My earliest memory frightens me.
I recall being inside the screened-in patio of my parents’ Florida home. It was muggy. I was naked. I am running my two-year-old body through the patio door into the tall-grassed lawn toward the ravine that divided the property. I chase a blue ball that I semi-intentionally keep kicking. I watch the ball fall in the water while two yellow marbles emerge above several feet of murky, turbulent water. The marbles creep along until they grow a snout, nostrils, and a scaly, elongated jaw. I scream. My mother comes running out, older brother in tow, spends one heartbeat recognizing the situation and the next carrying me like a football toward the house.
I’m scared because she is scared. She cries. I cry. She manages a telephone call and the next minute our neighbor stalks into the backyard, armed with shotgun, chewing gum, and camouflage pants. Another minute goes by, I am moved away from the window and into my mother’s arms, and an Earth-shattering blast blows through us. The neighbor comes in the house. My mother cries tears of relief. I cry over the loss of my blue ball.
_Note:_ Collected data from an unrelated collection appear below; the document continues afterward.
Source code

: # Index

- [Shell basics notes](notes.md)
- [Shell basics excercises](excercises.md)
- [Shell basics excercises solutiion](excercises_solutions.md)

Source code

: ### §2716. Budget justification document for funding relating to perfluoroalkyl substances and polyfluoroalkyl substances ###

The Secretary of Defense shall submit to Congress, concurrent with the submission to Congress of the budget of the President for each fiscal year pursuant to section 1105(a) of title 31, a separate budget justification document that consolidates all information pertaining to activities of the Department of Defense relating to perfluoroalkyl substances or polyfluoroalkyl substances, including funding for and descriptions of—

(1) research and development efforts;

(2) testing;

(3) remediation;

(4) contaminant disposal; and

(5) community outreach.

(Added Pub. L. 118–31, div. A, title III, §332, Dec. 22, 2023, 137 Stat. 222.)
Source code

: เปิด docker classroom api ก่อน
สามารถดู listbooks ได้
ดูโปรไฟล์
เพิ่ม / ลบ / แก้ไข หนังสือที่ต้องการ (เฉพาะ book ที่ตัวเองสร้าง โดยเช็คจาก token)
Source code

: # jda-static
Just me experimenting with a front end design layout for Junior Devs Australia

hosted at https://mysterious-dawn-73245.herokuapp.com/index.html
My memory of the would-be alligator attack is a terrifying experience. But it’s not the brush with death that still frightens me. Nor is it the raw maternal emotions. And it’s not even the aggressively violent protection that ended the ordeal.
It’s the fact that it never happened.
To hear it from my mother’s perspective, it was my brother, not me, who was sitting on the grass. She spied the alligator swimming down the canal, left me inside, gathered my brother, phoned the neighbor, and by the time the neighbor arrived with his gun, the alligator had swam away. I was never in any danger and likely unaware of alligators existing outside the zoo.
I am compelled by logic to believe my mother’s version of the incident to be the more factual rendition. But that leaves me in the confusing position of remembering something that never happened. More accurately, I recall an experience lacking external verisimilitude while maintaining its internal truthiness. “Remember” implies restoring a past experience; “recall” is merely bringing an item back into one’s mind. How am I able to relive an experience while never having experienced it?
The answer gets to the fundamentals of memory, experience, and the fuzzy boundary between them. When we experience something, that experience is mediated by specific neurological activity — the sense organ sends information to the brain, usually via the thalamus, where it’s processed, analyzed, interpreted, and acted upon.
But we experience far more than what we observe outside of ourselves. There is a rich, complex inner-world of experience that includes everything we think and imagine. And these activities are no less “real” than the physical world we experience, as far as the brain is concerned. The only difference between vividly imagining an apple and seeing an apple is that somewhere in the brain, likely the frontal cortices, there’s a group of neurons shooting off a signal saying “this is imagined; this isn’t real.” One theory regarding hallucinations, including the schizophrenic type, are that they’re simply mental imagery without the mental tag of internally generated.
There are several different types of memory. The one that allows me to close my eyes and relive past experiences is a form of long-term memory called episodic memory (think rewatching an episode of your life). When you remember, you briefly relive that experience. Because all forms of experience — externally perceived, imagined, or remembered — are mediated via similar methods, there’s only a fuzzy distinction between the three. A memory is an approximated reactivation of the neural circuitry of that original experience, similar to imagination.
Over time, reactivating memories distorts them. Your current mental state, the alternate phrasing or wording of the narrative, and other factors change how you recall the memory. These changes accumulate until you’ve imagined a completely new scenario – one that never happened anywhere but inside your mind. But with the boundary between what happened historically and what you’ve lived mentally so blurred – does imaging an experience make it any less real?